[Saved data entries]
•••••
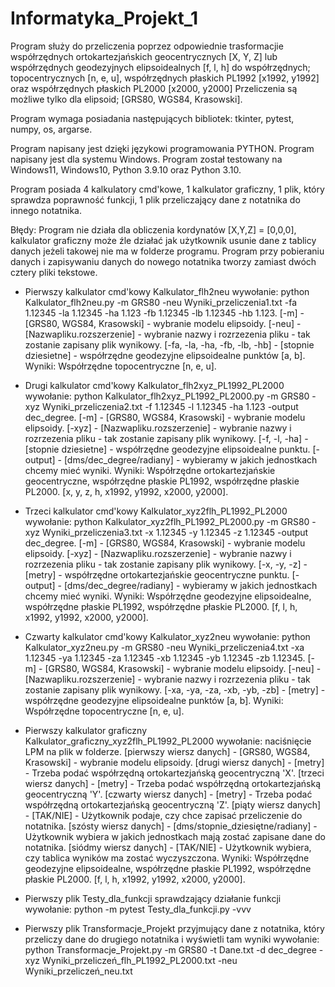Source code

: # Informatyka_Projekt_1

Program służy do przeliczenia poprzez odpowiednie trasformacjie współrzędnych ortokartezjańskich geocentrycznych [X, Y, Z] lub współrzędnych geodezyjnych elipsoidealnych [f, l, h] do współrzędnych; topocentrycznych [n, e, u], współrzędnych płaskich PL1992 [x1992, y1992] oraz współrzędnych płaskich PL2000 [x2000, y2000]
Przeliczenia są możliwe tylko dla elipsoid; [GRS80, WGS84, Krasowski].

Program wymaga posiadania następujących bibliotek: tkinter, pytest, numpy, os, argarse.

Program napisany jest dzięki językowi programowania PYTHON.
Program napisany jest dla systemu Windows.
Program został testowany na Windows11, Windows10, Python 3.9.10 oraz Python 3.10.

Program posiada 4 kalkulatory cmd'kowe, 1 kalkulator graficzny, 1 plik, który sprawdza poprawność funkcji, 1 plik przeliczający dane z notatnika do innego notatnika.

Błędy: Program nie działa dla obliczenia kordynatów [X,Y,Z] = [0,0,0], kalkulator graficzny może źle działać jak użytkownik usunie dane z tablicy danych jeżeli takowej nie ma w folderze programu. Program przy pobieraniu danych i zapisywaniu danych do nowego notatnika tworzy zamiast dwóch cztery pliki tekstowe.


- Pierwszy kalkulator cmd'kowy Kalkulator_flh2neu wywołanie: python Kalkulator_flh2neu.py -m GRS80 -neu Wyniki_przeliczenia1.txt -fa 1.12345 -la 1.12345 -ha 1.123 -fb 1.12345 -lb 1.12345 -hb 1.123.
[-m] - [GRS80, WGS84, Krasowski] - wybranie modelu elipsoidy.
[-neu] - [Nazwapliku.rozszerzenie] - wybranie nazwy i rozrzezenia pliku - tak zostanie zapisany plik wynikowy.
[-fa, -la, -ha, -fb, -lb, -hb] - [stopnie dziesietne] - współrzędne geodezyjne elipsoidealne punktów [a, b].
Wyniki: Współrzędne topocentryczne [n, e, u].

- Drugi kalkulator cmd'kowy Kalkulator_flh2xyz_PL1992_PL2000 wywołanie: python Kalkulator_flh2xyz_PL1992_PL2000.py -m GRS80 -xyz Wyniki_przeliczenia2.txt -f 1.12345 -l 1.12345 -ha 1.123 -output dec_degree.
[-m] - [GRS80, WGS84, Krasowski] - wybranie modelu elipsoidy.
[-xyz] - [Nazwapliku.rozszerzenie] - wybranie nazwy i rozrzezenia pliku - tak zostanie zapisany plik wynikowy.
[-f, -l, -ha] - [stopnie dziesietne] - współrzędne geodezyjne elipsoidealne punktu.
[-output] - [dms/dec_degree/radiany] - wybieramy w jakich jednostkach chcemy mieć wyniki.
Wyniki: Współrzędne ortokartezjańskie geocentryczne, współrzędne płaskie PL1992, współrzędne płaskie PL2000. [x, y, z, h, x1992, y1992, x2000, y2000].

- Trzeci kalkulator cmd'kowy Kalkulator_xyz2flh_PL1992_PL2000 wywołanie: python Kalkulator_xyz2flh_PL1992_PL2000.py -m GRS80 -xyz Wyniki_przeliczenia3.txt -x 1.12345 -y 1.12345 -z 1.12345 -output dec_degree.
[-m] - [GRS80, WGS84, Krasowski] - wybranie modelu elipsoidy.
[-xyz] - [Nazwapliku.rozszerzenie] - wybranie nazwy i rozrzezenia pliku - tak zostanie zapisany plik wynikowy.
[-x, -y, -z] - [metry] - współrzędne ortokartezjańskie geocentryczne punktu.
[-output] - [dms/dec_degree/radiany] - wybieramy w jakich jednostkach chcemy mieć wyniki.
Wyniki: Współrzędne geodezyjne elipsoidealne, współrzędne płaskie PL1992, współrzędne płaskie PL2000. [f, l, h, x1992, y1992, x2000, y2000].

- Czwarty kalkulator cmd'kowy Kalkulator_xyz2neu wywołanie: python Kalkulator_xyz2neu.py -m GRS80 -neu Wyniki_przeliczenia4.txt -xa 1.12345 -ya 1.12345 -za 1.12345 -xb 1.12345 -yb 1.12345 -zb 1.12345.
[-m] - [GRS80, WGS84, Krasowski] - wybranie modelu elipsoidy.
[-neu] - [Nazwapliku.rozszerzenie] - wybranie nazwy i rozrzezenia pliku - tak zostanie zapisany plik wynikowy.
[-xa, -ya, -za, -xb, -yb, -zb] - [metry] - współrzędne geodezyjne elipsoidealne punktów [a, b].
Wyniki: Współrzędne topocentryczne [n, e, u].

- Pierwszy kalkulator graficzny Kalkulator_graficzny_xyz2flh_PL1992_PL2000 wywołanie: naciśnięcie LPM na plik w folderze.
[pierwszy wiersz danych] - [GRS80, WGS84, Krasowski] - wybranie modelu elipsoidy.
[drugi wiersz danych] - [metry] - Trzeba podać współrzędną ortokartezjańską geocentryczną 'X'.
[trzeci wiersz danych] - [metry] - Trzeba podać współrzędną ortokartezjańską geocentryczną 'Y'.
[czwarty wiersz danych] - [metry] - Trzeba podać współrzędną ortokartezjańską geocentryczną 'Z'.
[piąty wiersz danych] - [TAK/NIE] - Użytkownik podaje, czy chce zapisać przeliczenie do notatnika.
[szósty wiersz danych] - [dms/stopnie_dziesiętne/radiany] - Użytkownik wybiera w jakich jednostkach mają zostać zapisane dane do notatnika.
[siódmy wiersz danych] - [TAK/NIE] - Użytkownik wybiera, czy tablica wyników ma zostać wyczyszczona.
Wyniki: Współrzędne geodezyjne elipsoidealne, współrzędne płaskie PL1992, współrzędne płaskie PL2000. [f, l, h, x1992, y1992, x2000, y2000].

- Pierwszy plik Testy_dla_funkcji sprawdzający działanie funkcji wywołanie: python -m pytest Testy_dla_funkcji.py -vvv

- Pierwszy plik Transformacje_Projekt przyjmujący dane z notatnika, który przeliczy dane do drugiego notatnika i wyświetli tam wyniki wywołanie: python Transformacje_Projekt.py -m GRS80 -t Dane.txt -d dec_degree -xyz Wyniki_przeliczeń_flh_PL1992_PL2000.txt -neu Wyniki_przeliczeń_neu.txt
•••••
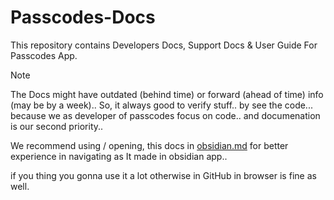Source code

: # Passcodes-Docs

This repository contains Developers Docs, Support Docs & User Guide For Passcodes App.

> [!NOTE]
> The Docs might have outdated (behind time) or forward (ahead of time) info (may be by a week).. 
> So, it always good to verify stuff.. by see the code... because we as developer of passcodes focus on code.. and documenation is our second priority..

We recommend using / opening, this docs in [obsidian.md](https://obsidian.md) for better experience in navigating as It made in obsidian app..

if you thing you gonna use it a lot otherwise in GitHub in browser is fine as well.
•••••
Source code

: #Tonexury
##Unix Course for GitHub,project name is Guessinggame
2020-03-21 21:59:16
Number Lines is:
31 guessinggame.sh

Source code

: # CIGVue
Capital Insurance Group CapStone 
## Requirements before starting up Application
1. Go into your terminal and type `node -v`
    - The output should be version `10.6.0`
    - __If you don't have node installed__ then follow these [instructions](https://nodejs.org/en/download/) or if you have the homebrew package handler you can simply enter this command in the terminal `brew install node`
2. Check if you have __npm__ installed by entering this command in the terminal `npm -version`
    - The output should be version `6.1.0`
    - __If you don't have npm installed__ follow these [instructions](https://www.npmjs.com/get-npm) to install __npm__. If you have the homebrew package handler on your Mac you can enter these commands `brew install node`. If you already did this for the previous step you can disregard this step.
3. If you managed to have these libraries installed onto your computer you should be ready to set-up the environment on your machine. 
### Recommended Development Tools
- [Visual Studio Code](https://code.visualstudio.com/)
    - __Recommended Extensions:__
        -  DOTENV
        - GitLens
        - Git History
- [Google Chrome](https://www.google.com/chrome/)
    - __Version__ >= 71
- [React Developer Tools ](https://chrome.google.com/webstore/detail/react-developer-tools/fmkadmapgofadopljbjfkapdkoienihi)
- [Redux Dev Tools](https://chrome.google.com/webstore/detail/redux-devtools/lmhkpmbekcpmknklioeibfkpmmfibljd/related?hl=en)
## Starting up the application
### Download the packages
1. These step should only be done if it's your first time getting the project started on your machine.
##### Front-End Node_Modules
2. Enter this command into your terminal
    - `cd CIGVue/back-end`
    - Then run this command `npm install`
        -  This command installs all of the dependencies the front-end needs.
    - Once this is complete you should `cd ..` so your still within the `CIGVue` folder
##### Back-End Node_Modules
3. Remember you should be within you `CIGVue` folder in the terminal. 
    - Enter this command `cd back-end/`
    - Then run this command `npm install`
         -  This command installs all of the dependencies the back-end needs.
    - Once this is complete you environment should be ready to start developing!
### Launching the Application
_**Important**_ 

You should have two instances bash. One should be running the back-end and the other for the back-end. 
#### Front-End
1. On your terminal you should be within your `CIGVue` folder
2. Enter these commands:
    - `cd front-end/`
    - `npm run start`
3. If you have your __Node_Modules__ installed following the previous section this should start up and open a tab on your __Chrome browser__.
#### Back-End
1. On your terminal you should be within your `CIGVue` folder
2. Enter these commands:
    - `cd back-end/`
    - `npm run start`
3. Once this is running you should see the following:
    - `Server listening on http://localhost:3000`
•••••
#### [REQUIRED ACTION]
Please report how many lines of the entries above include "installs". Only the number is wanted.

#### [WRITTEN SOLUTION]
2